→ PROVIDED ENTRIES
** BEGIN **
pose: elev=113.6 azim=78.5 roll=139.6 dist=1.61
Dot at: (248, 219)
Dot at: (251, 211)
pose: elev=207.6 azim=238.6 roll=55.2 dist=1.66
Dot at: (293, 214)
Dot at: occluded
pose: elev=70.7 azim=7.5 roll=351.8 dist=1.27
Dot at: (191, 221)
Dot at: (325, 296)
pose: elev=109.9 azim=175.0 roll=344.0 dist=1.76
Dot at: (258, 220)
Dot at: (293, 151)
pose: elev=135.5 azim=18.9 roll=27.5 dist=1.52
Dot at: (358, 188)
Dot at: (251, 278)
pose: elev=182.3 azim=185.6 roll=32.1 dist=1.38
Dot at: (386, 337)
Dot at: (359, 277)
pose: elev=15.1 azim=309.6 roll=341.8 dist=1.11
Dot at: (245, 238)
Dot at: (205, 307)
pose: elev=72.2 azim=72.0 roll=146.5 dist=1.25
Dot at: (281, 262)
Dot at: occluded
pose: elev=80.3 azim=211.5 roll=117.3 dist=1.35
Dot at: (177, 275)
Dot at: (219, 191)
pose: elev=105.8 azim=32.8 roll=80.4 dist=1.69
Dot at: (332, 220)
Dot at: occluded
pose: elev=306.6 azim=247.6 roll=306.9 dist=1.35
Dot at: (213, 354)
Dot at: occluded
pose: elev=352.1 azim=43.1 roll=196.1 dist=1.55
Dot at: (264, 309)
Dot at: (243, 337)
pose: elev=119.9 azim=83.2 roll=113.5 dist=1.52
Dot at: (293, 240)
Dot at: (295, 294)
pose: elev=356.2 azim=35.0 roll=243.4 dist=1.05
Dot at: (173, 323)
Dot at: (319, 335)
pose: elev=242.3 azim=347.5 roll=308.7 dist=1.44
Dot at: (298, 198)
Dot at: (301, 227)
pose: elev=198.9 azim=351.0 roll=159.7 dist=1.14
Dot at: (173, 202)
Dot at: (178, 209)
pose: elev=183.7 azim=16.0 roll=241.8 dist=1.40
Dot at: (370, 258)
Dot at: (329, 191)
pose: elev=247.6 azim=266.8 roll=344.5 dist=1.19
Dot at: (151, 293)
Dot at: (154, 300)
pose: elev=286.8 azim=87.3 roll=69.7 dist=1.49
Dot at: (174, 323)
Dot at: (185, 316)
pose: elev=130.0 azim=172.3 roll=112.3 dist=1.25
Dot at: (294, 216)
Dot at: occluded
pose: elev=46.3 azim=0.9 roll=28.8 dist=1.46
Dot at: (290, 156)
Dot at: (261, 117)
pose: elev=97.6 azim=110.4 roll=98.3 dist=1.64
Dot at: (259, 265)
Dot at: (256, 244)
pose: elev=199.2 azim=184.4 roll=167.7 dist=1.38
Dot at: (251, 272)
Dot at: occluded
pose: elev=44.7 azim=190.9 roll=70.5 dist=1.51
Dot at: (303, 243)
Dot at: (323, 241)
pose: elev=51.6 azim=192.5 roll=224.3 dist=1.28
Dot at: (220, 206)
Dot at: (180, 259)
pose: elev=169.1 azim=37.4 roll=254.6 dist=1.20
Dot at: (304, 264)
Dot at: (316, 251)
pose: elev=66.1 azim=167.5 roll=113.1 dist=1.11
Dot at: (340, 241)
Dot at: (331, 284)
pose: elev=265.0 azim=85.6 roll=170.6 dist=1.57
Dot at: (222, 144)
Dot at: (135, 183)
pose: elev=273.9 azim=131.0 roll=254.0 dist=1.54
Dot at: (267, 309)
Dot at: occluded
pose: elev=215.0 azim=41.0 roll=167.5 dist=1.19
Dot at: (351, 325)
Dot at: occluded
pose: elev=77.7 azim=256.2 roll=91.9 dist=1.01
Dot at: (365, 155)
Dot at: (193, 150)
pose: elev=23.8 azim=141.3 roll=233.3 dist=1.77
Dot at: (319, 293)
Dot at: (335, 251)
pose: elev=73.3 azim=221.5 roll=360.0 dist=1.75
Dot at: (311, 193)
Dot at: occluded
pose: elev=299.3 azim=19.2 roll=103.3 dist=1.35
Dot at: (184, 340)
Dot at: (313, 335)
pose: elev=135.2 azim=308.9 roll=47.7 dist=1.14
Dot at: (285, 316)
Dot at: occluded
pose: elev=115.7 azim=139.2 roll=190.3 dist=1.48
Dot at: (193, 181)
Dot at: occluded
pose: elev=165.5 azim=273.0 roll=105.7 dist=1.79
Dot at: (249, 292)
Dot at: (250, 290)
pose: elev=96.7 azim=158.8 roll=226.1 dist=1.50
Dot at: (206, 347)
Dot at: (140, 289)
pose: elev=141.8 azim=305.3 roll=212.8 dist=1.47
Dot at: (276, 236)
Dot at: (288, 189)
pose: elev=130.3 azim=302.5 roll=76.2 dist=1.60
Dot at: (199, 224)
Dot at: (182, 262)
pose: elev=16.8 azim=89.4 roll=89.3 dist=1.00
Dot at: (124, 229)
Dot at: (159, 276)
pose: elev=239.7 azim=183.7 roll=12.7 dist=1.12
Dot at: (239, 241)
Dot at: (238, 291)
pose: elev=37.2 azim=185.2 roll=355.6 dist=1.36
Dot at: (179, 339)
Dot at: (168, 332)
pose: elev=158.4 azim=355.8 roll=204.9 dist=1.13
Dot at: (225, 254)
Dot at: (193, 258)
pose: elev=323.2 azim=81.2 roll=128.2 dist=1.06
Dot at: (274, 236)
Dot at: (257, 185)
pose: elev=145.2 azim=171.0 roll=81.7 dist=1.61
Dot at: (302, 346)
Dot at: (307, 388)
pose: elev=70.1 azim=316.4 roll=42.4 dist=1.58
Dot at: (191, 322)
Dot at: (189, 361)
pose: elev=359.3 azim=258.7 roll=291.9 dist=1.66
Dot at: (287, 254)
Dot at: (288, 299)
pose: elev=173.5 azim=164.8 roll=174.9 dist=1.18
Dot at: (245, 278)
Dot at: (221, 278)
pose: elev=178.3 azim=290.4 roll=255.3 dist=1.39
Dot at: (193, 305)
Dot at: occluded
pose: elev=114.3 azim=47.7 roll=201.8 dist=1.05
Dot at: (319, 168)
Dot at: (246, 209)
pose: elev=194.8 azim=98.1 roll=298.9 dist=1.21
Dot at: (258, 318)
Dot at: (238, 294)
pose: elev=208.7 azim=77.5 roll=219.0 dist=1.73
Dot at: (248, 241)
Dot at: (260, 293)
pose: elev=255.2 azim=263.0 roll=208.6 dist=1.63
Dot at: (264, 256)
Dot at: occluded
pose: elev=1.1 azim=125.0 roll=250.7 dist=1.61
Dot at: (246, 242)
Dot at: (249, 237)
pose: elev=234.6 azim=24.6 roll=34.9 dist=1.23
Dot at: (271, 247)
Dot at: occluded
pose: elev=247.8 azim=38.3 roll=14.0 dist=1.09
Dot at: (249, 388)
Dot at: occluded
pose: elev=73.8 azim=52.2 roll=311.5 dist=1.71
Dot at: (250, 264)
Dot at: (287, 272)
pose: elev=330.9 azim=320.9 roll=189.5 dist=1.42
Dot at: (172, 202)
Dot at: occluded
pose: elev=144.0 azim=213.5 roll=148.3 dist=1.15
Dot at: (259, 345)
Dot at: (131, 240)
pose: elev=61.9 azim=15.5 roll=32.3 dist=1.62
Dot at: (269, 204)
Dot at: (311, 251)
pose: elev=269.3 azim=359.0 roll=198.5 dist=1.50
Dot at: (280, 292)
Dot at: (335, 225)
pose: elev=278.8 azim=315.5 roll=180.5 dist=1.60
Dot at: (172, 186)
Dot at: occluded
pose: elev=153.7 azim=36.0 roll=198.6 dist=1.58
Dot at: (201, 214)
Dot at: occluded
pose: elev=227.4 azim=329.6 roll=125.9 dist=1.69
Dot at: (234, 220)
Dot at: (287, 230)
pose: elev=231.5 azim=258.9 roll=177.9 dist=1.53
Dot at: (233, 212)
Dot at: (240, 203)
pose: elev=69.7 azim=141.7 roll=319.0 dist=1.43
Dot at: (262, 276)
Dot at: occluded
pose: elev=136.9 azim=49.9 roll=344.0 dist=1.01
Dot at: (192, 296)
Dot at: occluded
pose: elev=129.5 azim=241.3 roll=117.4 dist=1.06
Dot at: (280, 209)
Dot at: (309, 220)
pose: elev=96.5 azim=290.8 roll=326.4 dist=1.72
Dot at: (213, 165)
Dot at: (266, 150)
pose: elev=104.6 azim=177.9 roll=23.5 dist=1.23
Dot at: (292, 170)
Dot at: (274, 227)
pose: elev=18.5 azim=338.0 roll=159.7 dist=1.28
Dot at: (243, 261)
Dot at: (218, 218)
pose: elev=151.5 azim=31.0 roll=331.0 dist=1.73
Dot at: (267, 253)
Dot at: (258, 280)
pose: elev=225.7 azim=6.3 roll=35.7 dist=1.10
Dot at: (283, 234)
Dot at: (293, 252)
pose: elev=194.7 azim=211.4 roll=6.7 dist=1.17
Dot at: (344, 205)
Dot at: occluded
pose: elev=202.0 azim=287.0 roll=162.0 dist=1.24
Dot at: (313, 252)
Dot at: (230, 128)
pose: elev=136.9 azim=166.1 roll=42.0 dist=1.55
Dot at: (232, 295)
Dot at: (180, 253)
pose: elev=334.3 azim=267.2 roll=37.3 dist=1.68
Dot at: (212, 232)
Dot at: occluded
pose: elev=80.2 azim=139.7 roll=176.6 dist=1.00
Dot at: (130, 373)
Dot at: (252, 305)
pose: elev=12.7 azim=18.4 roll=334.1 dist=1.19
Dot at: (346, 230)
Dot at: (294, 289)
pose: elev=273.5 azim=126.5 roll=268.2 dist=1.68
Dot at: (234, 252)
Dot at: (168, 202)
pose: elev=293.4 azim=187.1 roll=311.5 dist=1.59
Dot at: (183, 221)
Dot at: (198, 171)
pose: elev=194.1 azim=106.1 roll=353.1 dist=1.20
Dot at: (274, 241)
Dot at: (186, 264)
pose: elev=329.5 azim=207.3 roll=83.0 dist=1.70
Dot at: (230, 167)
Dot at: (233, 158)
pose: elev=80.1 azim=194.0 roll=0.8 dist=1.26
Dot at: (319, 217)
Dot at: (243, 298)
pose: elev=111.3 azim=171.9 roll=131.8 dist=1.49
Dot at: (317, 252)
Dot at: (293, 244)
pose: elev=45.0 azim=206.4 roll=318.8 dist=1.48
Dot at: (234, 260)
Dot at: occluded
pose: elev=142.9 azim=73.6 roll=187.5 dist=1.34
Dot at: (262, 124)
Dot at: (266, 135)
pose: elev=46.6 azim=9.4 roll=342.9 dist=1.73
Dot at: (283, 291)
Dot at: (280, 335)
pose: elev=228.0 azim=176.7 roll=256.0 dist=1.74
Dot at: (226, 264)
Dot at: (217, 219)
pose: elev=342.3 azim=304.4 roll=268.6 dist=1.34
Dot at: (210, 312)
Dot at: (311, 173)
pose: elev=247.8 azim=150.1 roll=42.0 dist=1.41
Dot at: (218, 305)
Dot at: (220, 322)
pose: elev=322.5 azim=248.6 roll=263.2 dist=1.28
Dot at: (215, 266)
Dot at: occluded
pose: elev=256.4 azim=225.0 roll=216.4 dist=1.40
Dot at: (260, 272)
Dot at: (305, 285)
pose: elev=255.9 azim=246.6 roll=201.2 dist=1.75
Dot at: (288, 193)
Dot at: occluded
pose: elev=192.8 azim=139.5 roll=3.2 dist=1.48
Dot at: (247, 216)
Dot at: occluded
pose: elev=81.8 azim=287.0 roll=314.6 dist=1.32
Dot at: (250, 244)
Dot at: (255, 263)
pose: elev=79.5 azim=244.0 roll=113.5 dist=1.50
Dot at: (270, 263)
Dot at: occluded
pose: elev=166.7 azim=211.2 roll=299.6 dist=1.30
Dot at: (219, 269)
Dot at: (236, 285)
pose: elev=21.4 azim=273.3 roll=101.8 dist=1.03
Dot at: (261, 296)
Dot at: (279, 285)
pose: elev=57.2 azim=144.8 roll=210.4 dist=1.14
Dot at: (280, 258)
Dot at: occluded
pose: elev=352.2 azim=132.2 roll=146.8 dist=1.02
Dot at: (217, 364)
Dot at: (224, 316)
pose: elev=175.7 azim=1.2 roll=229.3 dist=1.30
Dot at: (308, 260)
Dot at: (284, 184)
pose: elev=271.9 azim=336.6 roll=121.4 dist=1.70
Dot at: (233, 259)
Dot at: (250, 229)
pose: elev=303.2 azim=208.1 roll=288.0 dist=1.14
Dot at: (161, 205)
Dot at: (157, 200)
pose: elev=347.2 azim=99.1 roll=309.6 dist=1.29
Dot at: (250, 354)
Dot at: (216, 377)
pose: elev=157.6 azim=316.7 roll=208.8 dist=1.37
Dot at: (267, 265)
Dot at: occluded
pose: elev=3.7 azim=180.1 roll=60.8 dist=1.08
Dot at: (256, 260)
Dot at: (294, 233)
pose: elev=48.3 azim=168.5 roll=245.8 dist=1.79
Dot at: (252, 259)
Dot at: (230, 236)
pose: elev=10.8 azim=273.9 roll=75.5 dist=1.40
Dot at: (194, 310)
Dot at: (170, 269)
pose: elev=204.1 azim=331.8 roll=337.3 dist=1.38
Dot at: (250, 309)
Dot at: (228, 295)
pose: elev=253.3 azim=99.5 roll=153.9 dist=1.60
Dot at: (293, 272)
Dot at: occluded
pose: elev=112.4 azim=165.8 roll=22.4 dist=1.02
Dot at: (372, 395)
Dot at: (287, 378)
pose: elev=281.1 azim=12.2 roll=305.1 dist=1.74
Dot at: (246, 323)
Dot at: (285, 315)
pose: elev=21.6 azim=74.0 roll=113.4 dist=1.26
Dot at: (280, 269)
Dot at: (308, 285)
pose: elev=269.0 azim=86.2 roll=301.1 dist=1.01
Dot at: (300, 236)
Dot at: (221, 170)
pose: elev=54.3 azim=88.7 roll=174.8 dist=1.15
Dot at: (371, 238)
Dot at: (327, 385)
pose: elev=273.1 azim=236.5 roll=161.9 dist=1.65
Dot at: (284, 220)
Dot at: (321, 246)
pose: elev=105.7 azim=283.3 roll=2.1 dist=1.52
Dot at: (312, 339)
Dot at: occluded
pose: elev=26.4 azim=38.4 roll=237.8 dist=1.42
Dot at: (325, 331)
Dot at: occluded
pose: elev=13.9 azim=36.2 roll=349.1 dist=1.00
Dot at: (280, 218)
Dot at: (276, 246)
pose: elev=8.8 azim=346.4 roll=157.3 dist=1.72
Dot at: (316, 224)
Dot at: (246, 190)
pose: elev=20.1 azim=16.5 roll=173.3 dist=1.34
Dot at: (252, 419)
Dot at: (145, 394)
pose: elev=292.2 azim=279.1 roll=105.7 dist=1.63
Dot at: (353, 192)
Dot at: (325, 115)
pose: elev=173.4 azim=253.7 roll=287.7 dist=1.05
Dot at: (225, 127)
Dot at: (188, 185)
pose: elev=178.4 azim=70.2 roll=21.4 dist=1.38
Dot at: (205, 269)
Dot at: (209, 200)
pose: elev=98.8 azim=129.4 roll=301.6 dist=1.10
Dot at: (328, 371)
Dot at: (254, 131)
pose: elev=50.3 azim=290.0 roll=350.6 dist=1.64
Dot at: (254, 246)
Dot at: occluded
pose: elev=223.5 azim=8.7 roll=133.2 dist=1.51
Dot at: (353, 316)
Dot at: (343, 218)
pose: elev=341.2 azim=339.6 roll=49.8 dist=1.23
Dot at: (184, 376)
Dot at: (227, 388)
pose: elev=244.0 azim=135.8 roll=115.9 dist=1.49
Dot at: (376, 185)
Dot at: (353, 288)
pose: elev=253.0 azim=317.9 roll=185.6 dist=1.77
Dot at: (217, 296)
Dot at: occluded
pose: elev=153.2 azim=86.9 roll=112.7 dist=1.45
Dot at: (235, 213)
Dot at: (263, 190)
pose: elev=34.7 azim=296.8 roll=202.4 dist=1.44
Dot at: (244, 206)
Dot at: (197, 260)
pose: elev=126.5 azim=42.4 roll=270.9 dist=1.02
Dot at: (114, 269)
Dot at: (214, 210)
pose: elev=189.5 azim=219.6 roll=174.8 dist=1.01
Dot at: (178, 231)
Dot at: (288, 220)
** END **
→ WORK INSTRUCTIONS
Can you repeat the material above from its first line up to and including the line that contains "Dot at: (325, 296)"?

→ FINISHED EXERCISE
pose: elev=113.6 azim=78.5 roll=139.6 dist=1.61
Dot at: (248, 219)
Dot at: (251, 211)
pose: elev=207.6 azim=238.6 roll=55.2 dist=1.66
Dot at: (293, 214)
Dot at: occluded
pose: elev=70.7 azim=7.5 roll=351.8 dist=1.27
Dot at: (191, 221)
Dot at: (325, 296)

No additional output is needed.